Em 2009 o Governo do Estado firma um convênio com o Município de Taquara, onde cede toda a gestão e manutenção do MARSUL. Como resultado, no mesmo ano, o MARSUL foi interditado pelo Ministério Público Federal a pedido do IPHAN, pela situação de risco sobre o acervo e sobre as pessoas, devido aos entulhos empilhados em suas dependências pela Prefeitura. Desde a década 1990, o Governo do Estado vem tensionando pela extinção, terceirização ou cedência do Museu, diante do ideário estado mínimo que prega a redução do número de instituições públicas mantidas pelo Erário. O Município de Taquara, desde final dos anos 2000, vem utilizando o prédio que era destinado à administração, biblioteca e auditório do Marsul para instalação do Museu Histórico Municipal e o prédio do acervo arqueológico, o prédio da Reserva Técnica, a prefeitura vem utilizando como depósito de sucatas, entulhos, almoxarifado, oficina e arquivo morto.
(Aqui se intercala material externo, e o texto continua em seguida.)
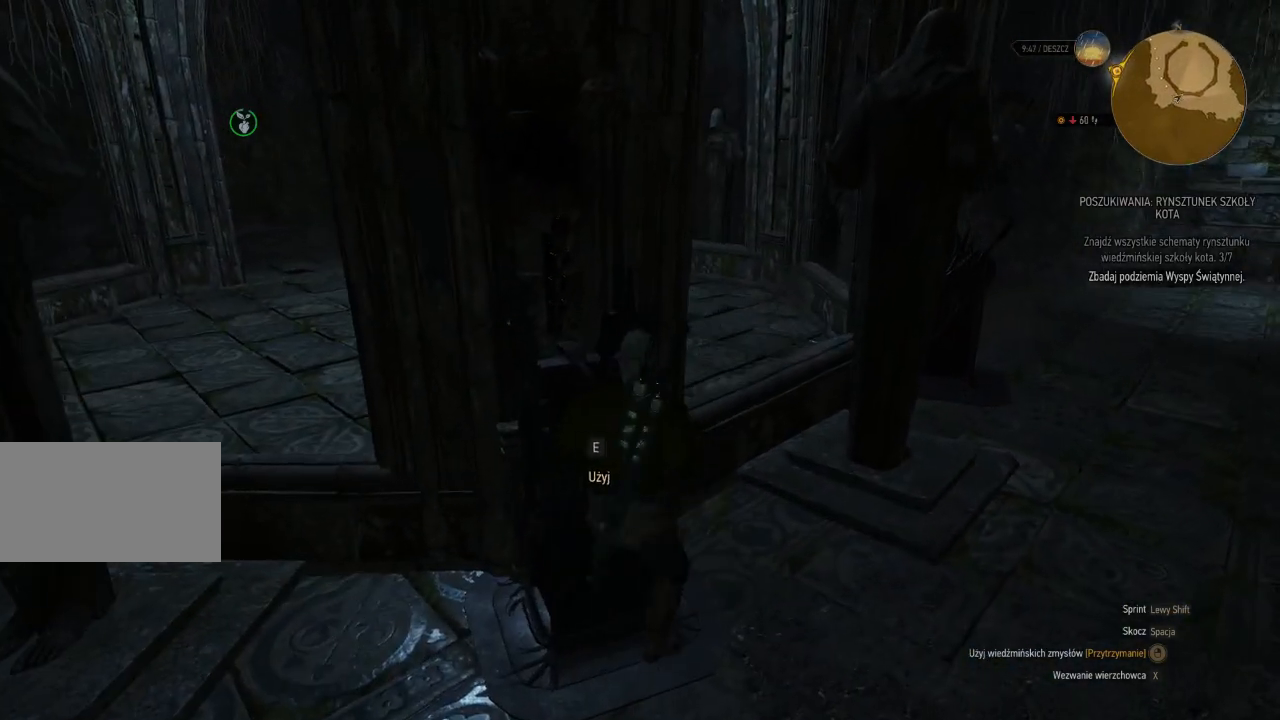
{"keys": [], "mouse": [], "events": [[120, "e", "up"]]}
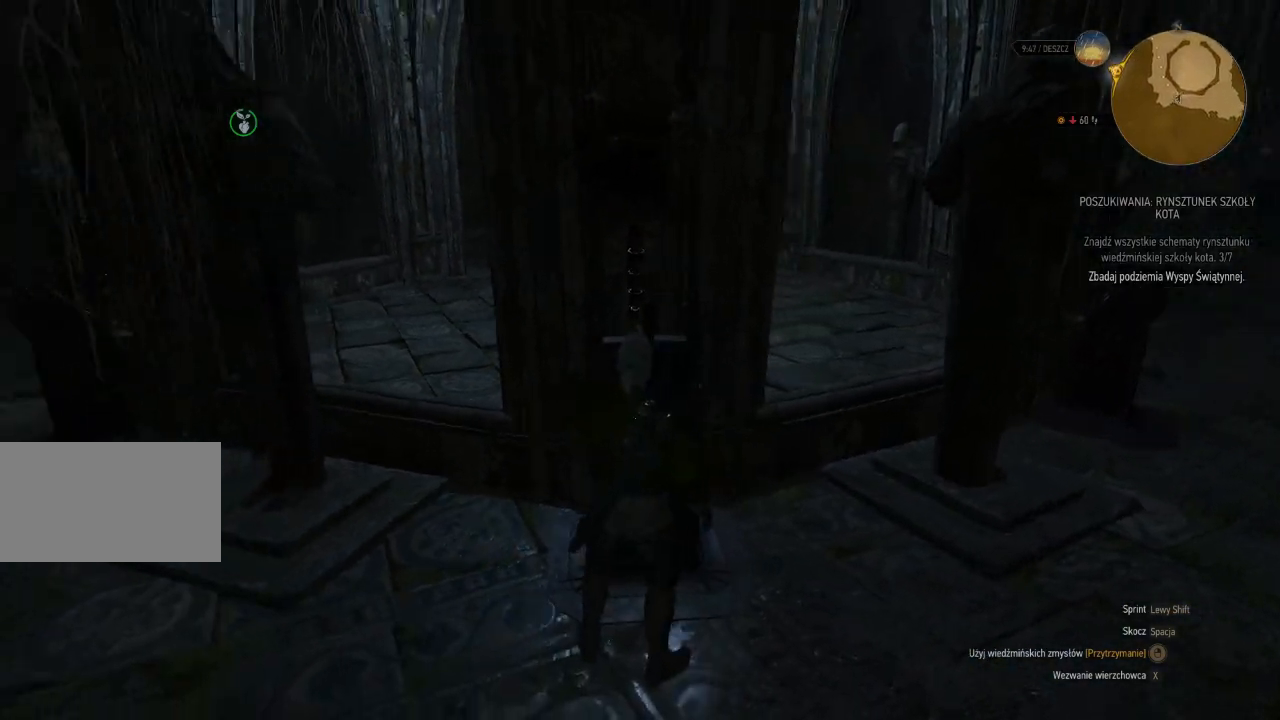
{"keys": [], "mouse": [], "events": []}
Fica evidente que as forças políticas tensionam em direção oposta à força científica. Estas forças políticas, por meio da velha politicagem de compadrio e apadrinhamento, muito conhecida na história e cultura política brasileira, minaram toda a capacidade de produção científica do MARSUL, que gerou consequências óbvias de identidade da instituição. Afinal, um Museu Arqueológico sem atividades de pesquisa, perde o sentido de existir. A falta de identidade, gera a sensação "peso morto" nas costas do Estado que permite, por parte do Município, a tensão pela apropriação dos prédios e da área. Em suma, as forças políticas são complementares, uma quer se livrar e a outra quer se apropriar, enquanto a força científica não produz efeitos sobre a gestão.
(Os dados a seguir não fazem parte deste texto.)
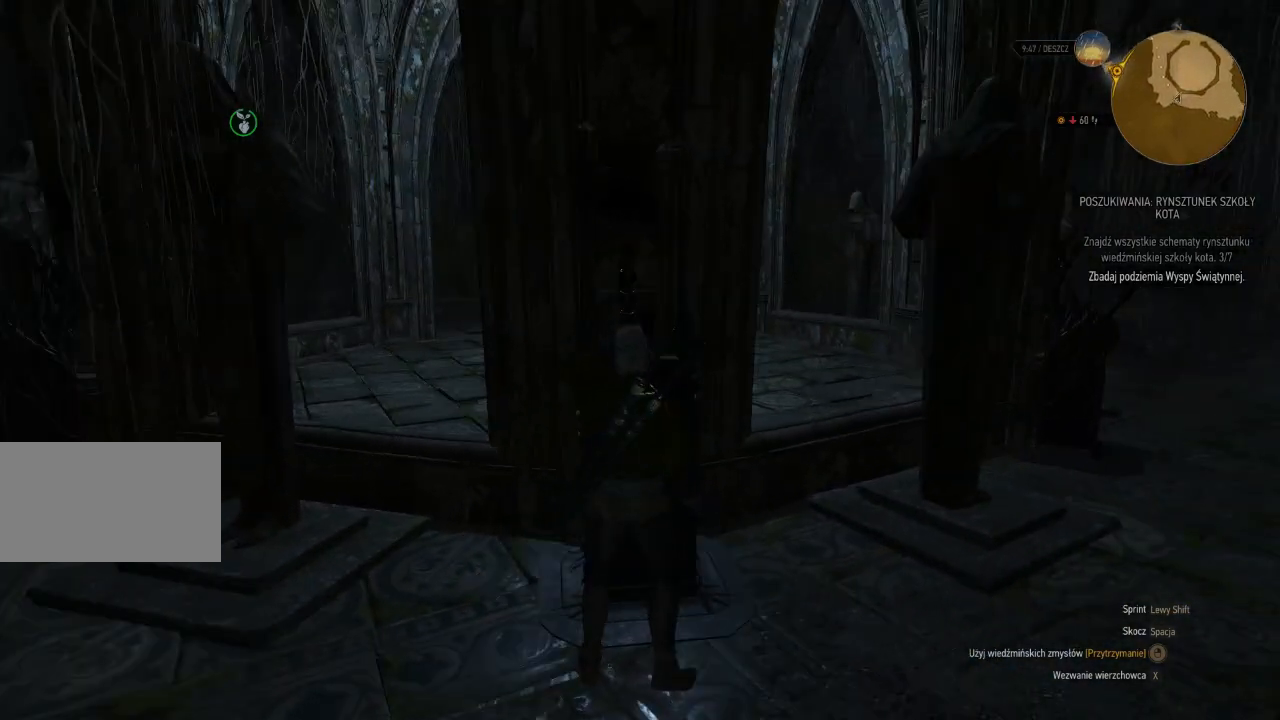
{"keys": [], "mouse": [], "events": []}
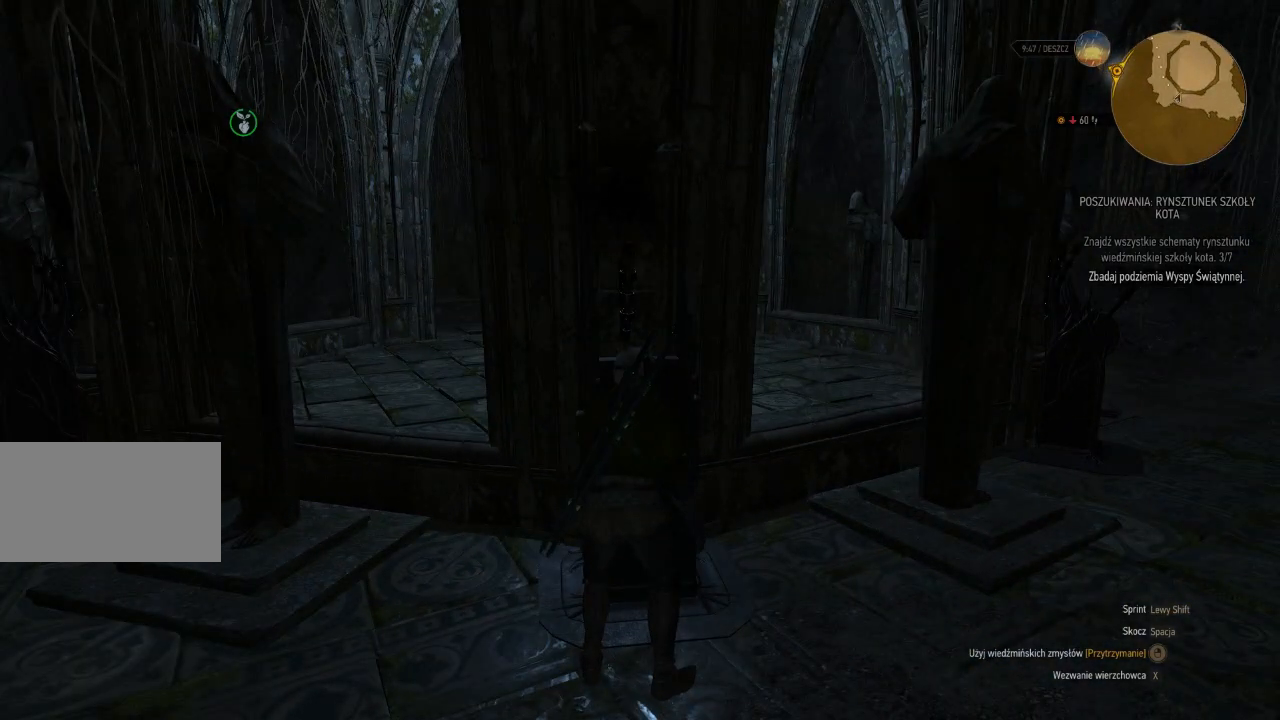
{"keys": [], "mouse": [], "events": []}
Esta situação acabou gerando uma ação judicial que gerou uma condenação do Governo do Estado, fincando este obrigado a recuperar os prédios do Museu. No entanto, as ações judiciais ainda não alcançaram o âmago do problema do MARSUL, aquilo que podemos denominar de "insegurança institucional"! Situação em que as forças políticas tencionam e afogam a força científica, proporcionando uma enorme confusão sobre os limites e os papéis de cada ator sobre o espaço, causando a real situação de risco àquele importantíssimo acervo arqueológico e documental.